[Stored data entries]
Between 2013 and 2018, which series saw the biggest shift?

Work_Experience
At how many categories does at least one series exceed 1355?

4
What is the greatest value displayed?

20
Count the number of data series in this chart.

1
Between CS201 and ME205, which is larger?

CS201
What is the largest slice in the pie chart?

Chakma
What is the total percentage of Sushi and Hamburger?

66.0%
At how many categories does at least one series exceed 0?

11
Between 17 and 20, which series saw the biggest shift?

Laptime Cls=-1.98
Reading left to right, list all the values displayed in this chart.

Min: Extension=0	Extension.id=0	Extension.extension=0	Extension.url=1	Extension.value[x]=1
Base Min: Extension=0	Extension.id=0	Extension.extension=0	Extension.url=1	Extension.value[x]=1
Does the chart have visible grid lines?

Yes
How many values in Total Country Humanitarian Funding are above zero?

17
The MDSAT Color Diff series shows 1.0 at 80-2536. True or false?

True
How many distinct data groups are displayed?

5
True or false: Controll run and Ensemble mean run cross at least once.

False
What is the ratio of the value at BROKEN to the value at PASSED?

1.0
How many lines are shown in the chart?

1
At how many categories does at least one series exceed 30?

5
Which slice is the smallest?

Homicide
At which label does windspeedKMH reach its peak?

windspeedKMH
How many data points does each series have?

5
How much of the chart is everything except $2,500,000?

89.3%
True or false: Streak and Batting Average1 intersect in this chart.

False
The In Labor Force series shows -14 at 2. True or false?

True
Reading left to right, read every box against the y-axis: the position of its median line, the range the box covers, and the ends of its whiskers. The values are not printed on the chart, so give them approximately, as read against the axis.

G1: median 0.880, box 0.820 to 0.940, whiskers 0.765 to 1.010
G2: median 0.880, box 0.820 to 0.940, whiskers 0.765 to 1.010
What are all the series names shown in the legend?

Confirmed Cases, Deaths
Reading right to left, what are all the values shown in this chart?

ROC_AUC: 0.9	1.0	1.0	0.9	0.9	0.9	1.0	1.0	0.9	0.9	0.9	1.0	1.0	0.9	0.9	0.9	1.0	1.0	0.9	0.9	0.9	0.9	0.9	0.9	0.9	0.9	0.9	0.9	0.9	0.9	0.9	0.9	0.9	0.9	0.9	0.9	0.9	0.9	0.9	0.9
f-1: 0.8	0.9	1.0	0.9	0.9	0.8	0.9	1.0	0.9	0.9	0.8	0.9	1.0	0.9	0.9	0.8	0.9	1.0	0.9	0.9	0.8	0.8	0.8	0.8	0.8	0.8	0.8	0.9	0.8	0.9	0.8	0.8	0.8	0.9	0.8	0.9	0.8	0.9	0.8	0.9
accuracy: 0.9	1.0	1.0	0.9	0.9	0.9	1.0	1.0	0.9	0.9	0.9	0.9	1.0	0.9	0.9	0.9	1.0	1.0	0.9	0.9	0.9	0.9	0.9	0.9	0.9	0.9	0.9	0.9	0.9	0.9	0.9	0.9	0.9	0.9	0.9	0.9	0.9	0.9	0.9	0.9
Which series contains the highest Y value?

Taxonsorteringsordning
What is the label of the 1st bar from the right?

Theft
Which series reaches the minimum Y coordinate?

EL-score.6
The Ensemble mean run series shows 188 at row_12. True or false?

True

Exercise description — Copy all of the rows above word for word, keeping every line exactly as it appears.

Your solution —
Between 2013 and 2018, which series saw the biggest shift?

Work_Experience
At how many categories does at least one series exceed 1355?

4
What is the greatest value displayed?

20
Count the number of data series in this chart.

1
Between CS201 and ME205, which is larger?

CS201
What is the largest slice in the pie chart?

Chakma
What is the total percentage of Sushi and Hamburger?

66.0%
At how many categories does at least one series exceed 0?

11
Between 17 and 20, which series saw the biggest shift?

Laptime Cls=-1.98
Reading left to right, list all the values displayed in this chart.

Min: Extension=0	Extension.id=0	Extension.extension=0	Extension.url=1	Extension.value[x]=1
Base Min: Extension=0	Extension.id=0	Extension.extension=0	Extension.url=1	Extension.value[x]=1
Does the chart have visible grid lines?

Yes
How many values in Total Country Humanitarian Funding are above zero?

17
The MDSAT Color Diff series shows 1.0 at 80-2536. True or false?

True
How many distinct data groups are displayed?

5
True or false: Controll run and Ensemble mean run cross at least once.

False
What is the ratio of the value at BROKEN to the value at PASSED?

1.0
How many lines are shown in the chart?

1
At how many categories does at least one series exceed 30?

5
Which slice is the smallest?

Homicide
At which label does windspeedKMH reach its peak?

windspeedKMH
How many data points does each series have?

5
How much of the chart is everything except $2,500,000?

89.3%
True or false: Streak and Batting Average1 intersect in this chart.

False
The In Labor Force series shows -14 at 2. True or false?

True
Reading left to right, read every box against the y-axis: the position of its median line, the range the box covers, and the ends of its whiskers. The values are not printed on the chart, so give them approximately, as read against the axis.

G1: median 0.880, box 0.820 to 0.940, whiskers 0.765 to 1.010
G2: median 0.880, box 0.820 to 0.940, whiskers 0.765 to 1.010
What are all the series names shown in the legend?

Confirmed Cases, Deaths
Reading right to left, what are all the values shown in this chart?

ROC_AUC: 0.9	1.0	1.0	0.9	0.9	0.9	1.0	1.0	0.9	0.9	0.9	1.0	1.0	0.9	0.9	0.9	1.0	1.0	0.9	0.9	0.9	0.9	0.9	0.9	0.9	0.9	0.9	0.9	0.9	0.9	0.9	0.9	0.9	0.9	0.9	0.9	0.9	0.9	0.9	0.9
f-1: 0.8	0.9	1.0	0.9	0.9	0.8	0.9	1.0	0.9	0.9	0.8	0.9	1.0	0.9	0.9	0.8	0.9	1.0	0.9	0.9	0.8	0.8	0.8	0.8	0.8	0.8	0.8	0.9	0.8	0.9	0.8	0.8	0.8	0.9	0.8	0.9	0.8	0.9	0.8	0.9
accuracy: 0.9	1.0	1.0	0.9	0.9	0.9	1.0	1.0	0.9	0.9	0.9	0.9	1.0	0.9	0.9	0.9	1.0	1.0	0.9	0.9	0.9	0.9	0.9	0.9	0.9	0.9	0.9	0.9	0.9	0.9	0.9	0.9	0.9	0.9	0.9	0.9	0.9	0.9	0.9	0.9
Which series contains the highest Y value?

Taxonsorteringsordning
What is the label of the 1st bar from the right?

Theft
Which series reaches the minimum Y coordinate?

EL-score.6
The Ensemble mean run series shows 188 at row_12. True or false?

True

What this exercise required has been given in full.